_Task prompt_
In the data that follows, find the line with "right shoulder: (218, 450)"; transcribe it, every later line up to the one with "right knee: (299, 213)", and that line as well, exactly and with no others.

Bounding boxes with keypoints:

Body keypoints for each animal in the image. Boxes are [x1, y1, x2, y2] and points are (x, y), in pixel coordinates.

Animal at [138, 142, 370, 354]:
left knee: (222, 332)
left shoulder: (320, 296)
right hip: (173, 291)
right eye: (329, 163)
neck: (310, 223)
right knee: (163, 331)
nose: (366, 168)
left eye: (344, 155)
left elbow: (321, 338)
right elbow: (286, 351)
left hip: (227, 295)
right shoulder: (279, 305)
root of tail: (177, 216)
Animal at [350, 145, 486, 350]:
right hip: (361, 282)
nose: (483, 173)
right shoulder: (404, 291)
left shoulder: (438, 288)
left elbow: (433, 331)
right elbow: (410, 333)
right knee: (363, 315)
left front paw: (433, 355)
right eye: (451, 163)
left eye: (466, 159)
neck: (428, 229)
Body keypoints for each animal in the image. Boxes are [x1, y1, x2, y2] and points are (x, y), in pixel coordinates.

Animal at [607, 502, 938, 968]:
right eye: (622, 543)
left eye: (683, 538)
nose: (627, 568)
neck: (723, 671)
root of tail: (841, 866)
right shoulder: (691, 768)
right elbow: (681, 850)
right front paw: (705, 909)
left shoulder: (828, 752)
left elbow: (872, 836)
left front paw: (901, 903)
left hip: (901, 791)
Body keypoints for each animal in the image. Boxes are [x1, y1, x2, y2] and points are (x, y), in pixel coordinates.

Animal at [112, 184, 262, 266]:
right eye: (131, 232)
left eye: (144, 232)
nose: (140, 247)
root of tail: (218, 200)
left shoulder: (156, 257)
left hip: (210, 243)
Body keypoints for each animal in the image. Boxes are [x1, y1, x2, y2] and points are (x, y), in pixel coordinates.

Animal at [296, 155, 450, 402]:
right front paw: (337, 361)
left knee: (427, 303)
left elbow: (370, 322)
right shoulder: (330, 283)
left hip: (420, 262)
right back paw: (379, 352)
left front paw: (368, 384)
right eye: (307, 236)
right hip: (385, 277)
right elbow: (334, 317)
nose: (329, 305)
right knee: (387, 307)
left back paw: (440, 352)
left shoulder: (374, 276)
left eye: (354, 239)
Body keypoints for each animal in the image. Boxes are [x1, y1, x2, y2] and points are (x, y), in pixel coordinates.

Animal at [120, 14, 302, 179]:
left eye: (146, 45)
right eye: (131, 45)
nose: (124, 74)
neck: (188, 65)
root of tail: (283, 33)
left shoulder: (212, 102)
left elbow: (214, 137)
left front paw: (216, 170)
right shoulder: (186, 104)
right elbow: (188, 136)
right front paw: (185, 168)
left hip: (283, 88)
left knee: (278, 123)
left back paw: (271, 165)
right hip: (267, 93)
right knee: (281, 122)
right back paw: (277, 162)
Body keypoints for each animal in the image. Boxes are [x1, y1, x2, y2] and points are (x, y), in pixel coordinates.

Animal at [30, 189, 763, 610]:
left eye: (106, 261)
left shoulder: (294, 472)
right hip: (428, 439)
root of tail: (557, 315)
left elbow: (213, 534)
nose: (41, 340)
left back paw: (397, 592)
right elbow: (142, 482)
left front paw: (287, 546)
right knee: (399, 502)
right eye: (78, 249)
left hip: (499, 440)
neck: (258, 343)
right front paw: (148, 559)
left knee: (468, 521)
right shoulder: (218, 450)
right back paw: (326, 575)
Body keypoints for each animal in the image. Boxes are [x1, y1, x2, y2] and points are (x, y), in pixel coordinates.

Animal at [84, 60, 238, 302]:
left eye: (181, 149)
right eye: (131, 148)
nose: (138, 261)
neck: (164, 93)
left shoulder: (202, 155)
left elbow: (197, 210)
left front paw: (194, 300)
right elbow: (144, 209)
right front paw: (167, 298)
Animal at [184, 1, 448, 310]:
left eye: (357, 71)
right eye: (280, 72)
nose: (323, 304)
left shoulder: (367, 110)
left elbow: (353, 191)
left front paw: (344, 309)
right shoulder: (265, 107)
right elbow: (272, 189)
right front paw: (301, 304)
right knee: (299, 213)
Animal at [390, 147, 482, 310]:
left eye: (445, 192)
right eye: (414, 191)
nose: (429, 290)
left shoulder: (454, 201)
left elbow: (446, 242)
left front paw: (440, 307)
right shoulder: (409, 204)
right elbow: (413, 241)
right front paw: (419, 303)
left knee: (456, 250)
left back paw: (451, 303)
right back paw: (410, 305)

_The answer_
right shoulder: (218, 450)
right back paw: (326, 575)
Body keypoints for each animal in the image. Boxes are [x1, y1, x2, y2] and points are (x, y), in pixel coordinates.

Animal at [84, 60, 238, 302]:
left eye: (181, 149)
right eye: (131, 148)
nose: (138, 261)
neck: (164, 93)
left shoulder: (202, 155)
left elbow: (197, 210)
left front paw: (194, 300)
right elbow: (144, 209)
right front paw: (167, 298)
Animal at [184, 1, 448, 310]:
left eye: (357, 71)
right eye: (280, 72)
nose: (323, 304)
left shoulder: (367, 110)
left elbow: (353, 191)
left front paw: (344, 309)
right shoulder: (265, 107)
right elbow: (272, 189)
right front paw: (301, 304)
right knee: (299, 213)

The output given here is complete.